Keep every word the same. Repeat the records without their images.

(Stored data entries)

____

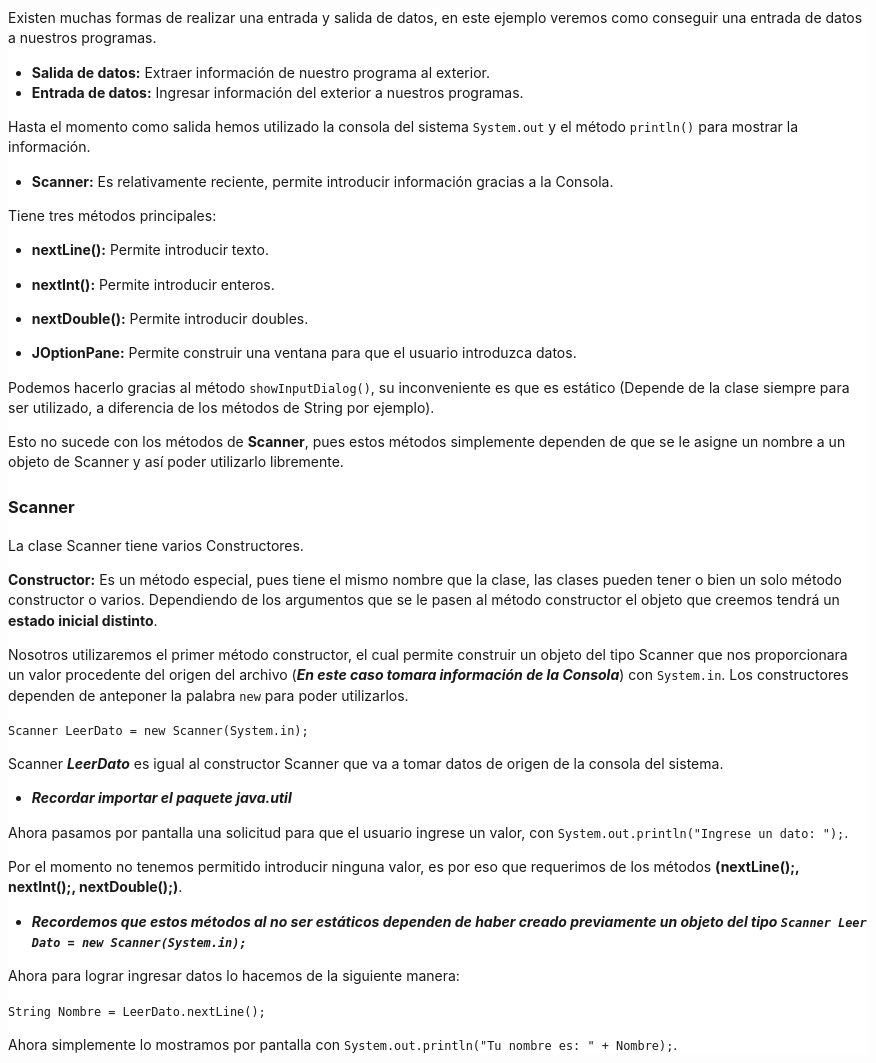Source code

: Existen muchas formas de realizar una entrada y salida de datos, en este ejemplo veremos como conseguir una entrada de datos a nuestros programas.

- **Salida de datos:** Extraer información de nuestro programa al exterior.
- **Entrada de datos:** Ingresar información del exterior a nuestros programas.

Hasta el momento como salida hemos utilizado la consola del sistema ``System.out`` y el método ``println()`` para mostrar la información.

- **Scanner:** Es relativamente reciente, permite introducir información gracias a la Consola.

Tiene tres métodos principales:

- **nextLine():** Permite introducir texto.
- **nextInt():** Permite introducir enteros.
- **nextDouble():** Permite introducir doubles.


- **JOptionPane:** Permite construir una ventana para que el usuario introduzca datos.

Podemos hacerlo gracias al método ``showInputDialog()``, su inconveniente es que es estático (Depende de la clase siempre para ser utilizado, a diferencia de los métodos de String por ejemplo).

Esto no sucede con los métodos de **Scanner**, pues estos métodos simplemente dependen de que se le asigne un nombre a un objeto de Scanner y así poder utilizarlo libremente.

### Scanner

La clase Scanner tiene varios Constructores.

**Constructor:** Es un método especial, pues tiene el mismo nombre que la clase, las clases pueden tener o bien un solo método constructor o varios. Dependiendo de los argumentos que se le pasen al método constructor el objeto que creemos tendrá un **estado inicial distinto**.

Nosotros utilizaremos el primer método constructor, el cual permite construir un objeto del tipo Scanner que nos proporcionara un valor procedente del origen del archivo (***En este caso tomara información de la Consola***) con ``System.in``.
Los constructores dependen de anteponer la palabra ``new`` para poder utilizarlos.

``Scanner LeerDato = new Scanner(System.in);``

Scanner ***LeerDato*** es igual al constructor Scanner que va a tomar datos de origen de la consola del sistema.

- ***Recordar importar el paquete java.util***

Ahora pasamos por pantalla una solicitud para que el usuario ingrese un valor, con ``System.out.println("Ingrese un dato: ");``.

Por el momento no tenemos permitido introducir ninguna valor, es por eso que requerimos de los métodos **(nextLine();, nextInt();, nextDouble();)**.

- ***Recordemos que estos métodos al no ser estáticos dependen de haber creado previamente un objeto del tipo ``Scanner LeerDato = new Scanner(System.in);``***

Ahora para lograr ingresar datos lo hacemos de la siguiente manera: 

``String Nombre = LeerDato.nextLine();``

Ahora simplemente lo mostramos por pantalla con ``System.out.println("Tu nombre es: " + Nombre);``.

____

Solution to this problem:
Source code

: Existen muchas formas de realizar una entrada y salida de datos, en este ejemplo veremos como conseguir una entrada de datos a nuestros programas.

- **Salida de datos:** Extraer información de nuestro programa al exterior.
- **Entrada de datos:** Ingresar información del exterior a nuestros programas.

Hasta el momento como salida hemos utilizado la consola del sistema ``System.out`` y el método ``println()`` para mostrar la información.

- **Scanner:** Es relativamente reciente, permite introducir información gracias a la Consola.

Tiene tres métodos principales:

- **nextLine():** Permite introducir texto.
- **nextInt():** Permite introducir enteros.
- **nextDouble():** Permite introducir doubles.


- **JOptionPane:** Permite construir una ventana para que el usuario introduzca datos.

Podemos hacerlo gracias al método ``showInputDialog()``, su inconveniente es que es estático (Depende de la clase siempre para ser utilizado, a diferencia de los métodos de String por ejemplo).

Esto no sucede con los métodos de **Scanner**, pues estos métodos simplemente dependen de que se le asigne un nombre a un objeto de Scanner y así poder utilizarlo libremente.

### Scanner

La clase Scanner tiene varios Constructores.

**Constructor:** Es un método especial, pues tiene el mismo nombre que la clase, las clases pueden tener o bien un solo método constructor o varios. Dependiendo de los argumentos que se le pasen al método constructor el objeto que creemos tendrá un **estado inicial distinto**.

Nosotros utilizaremos el primer método constructor, el cual permite construir un objeto del tipo Scanner que nos proporcionara un valor procedente del origen del archivo (***En este caso tomara información de la Consola***) con ``System.in``.
Los constructores dependen de anteponer la palabra ``new`` para poder utilizarlos.

``Scanner LeerDato = new Scanner(System.in);``

Scanner ***LeerDato*** es igual al constructor Scanner que va a tomar datos de origen de la consola del sistema.

- ***Recordar importar el paquete java.util***

Ahora pasamos por pantalla una solicitud para que el usuario ingrese un valor, con ``System.out.println("Ingrese un dato: ");``.

Por el momento no tenemos permitido introducir ninguna valor, es por eso que requerimos de los métodos **(nextLine();, nextInt();, nextDouble();)**.

- ***Recordemos que estos métodos al no ser estáticos dependen de haber creado previamente un objeto del tipo ``Scanner LeerDato = new Scanner(System.in);``***

Ahora para lograr ingresar datos lo hacemos de la siguiente manera: 

``String Nombre = LeerDato.nextLine();``

Ahora simplemente lo mostramos por pantalla con ``System.out.println("Tu nombre es: " + Nombre);``.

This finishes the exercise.